Today, I brought myself to a decision which was overdue.
I spent the last five years or so hanging around in a neat gamedev IRC channel, and the last four or so with founder access level (which is the highest privilege one can have in such a chatroom). The channel was a place of relaxation, chitchat, and sometimes even interesting ontopic gamedev discussion, and these guys really meant alot to me – all of them. I liked even those ones who sometimes were a real pain in the neck, and sometimes I really had to laugh in front of my tube when I had to admonish them at the same time.
I always joined this chat if my PC was running, regardless whether I was coding, playing, writing, learning, or, of course, chatting. I spent some 10000 hours online with my latest mIRC installation, always with these guys, in this one chatroom. Actually, these guys even “survived” several ex-girlfriends! Although there were some differences from time to time, all the 40 or so regulars stayed, all the years. We met several times in real life, had great fun together, and I considered many of them friends.
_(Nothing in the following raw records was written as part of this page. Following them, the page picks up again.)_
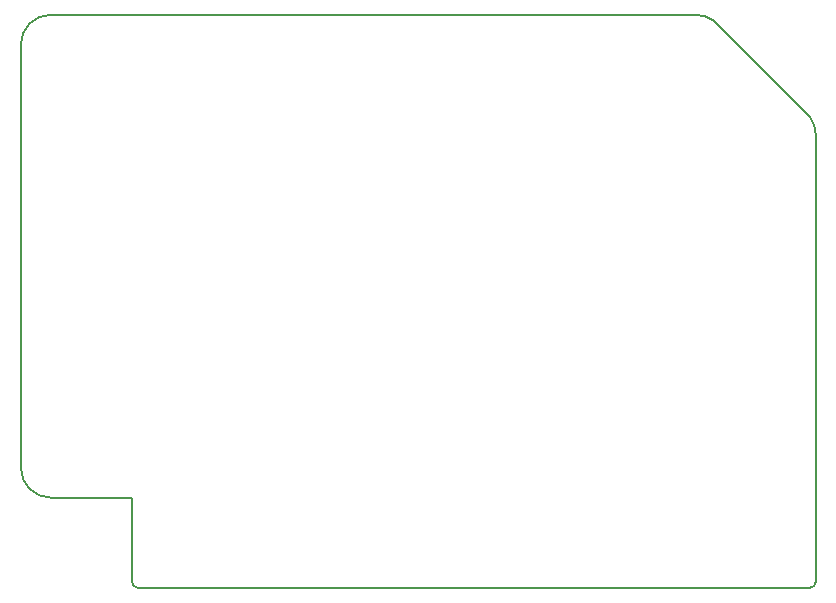
<source format=gm1>
G04 #@! TF.GenerationSoftware,KiCad,Pcbnew,7.0.10*
G04 #@! TF.CreationDate,2024-04-24T05:33:23-04:00*
G04 #@! TF.ProjectId,RAM2GS,52414d32-4753-42e6-9b69-6361645f7063,2.2*
G04 #@! TF.SameCoordinates,Original*
G04 #@! TF.FileFunction,Profile,NP*
%FSLAX46Y46*%
G04 Gerber Fmt 4.6, Leading zero omitted, Abs format (unit mm)*
G04 Created by KiCad (PCBNEW 7.0.10) date 2024-04-24 05:33:23*
%MOMM*%
%LPD*%
G01*
G04 APERTURE LIST*
G04 #@! TA.AperFunction,Profile*
%ADD10C,0.150000*%
G04 #@! TD*
G04 APERTURE END LIST*
D10*
X112776000Y-139700000D02*
X55880000Y-139700000D01*
X55372000Y-139192000D02*
X55372000Y-132080000D01*
X113284000Y-101346000D02*
G75*
G03*
X112776000Y-99822000I-2540000J0D01*
G01*
X45974000Y-129540000D02*
X45974000Y-93726000D01*
X45974000Y-129540000D02*
G75*
G03*
X48514000Y-132080000I2540000J0D01*
G01*
X48514000Y-91186000D02*
G75*
G03*
X45974000Y-93726000I0J-2540000D01*
G01*
X48514000Y-132080000D02*
X55372000Y-132080000D01*
X103124000Y-91186000D02*
X48514000Y-91186000D01*
X112776000Y-139700000D02*
G75*
G03*
X113284000Y-139192000I0J508000D01*
G01*
X113284000Y-139192000D02*
X113284000Y-101346000D01*
X112776000Y-99822000D02*
X104648000Y-91694000D01*
X104648000Y-91694000D02*
G75*
G03*
X103124000Y-91186000I-1524000J-2032000D01*
G01*
X55372000Y-139192000D02*
G75*
G03*
X55880000Y-139700000I508000J0D01*
G01*
M02*

</source>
But, well, people change. Either in a positive, or in a negative manner, or simply just in a way they can’t deal with each other anymore. Interests change, too. And, unfortunately, spare time changes. It literally shrinks the older one gets. Since I started my professional work in 2003, I joined the chat less frequently, and I recognized that I lost participation and sympathy more and more. I suddenly saw people fight I had never expected to, in a way that I had never expected, and I watched peoples personalities change – from the distance that raised, these changes were more obvious and hence even more frightening.
Today, it finally became clear to me that I was no longer part of that process, but just a frequent visitor, a distant observer.
Thus I asked to vote for a new channel founder today. I will drop my founder status and watch the distance grow. I can’t do anything about it anyway – it’s just the way the things go.